JOB ITEM:
Search the records for "other" and copy each line that holds it.

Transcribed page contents

☆ ☆ ☆

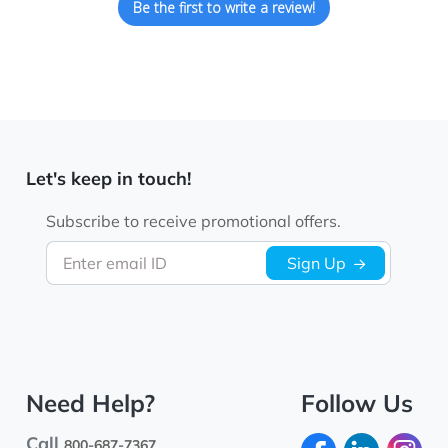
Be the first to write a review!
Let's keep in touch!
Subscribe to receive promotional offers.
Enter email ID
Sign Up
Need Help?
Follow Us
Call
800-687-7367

☆ ☆ ☆

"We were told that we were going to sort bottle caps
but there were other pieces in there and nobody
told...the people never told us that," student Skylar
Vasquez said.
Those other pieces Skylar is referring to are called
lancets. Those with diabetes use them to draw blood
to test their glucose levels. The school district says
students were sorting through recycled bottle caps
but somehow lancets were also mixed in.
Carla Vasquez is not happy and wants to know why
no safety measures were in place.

☆ ☆ ☆

TASK OUTPUT:
but there were other pieces in there and nobody
Those other pieces Skylar is referring to are called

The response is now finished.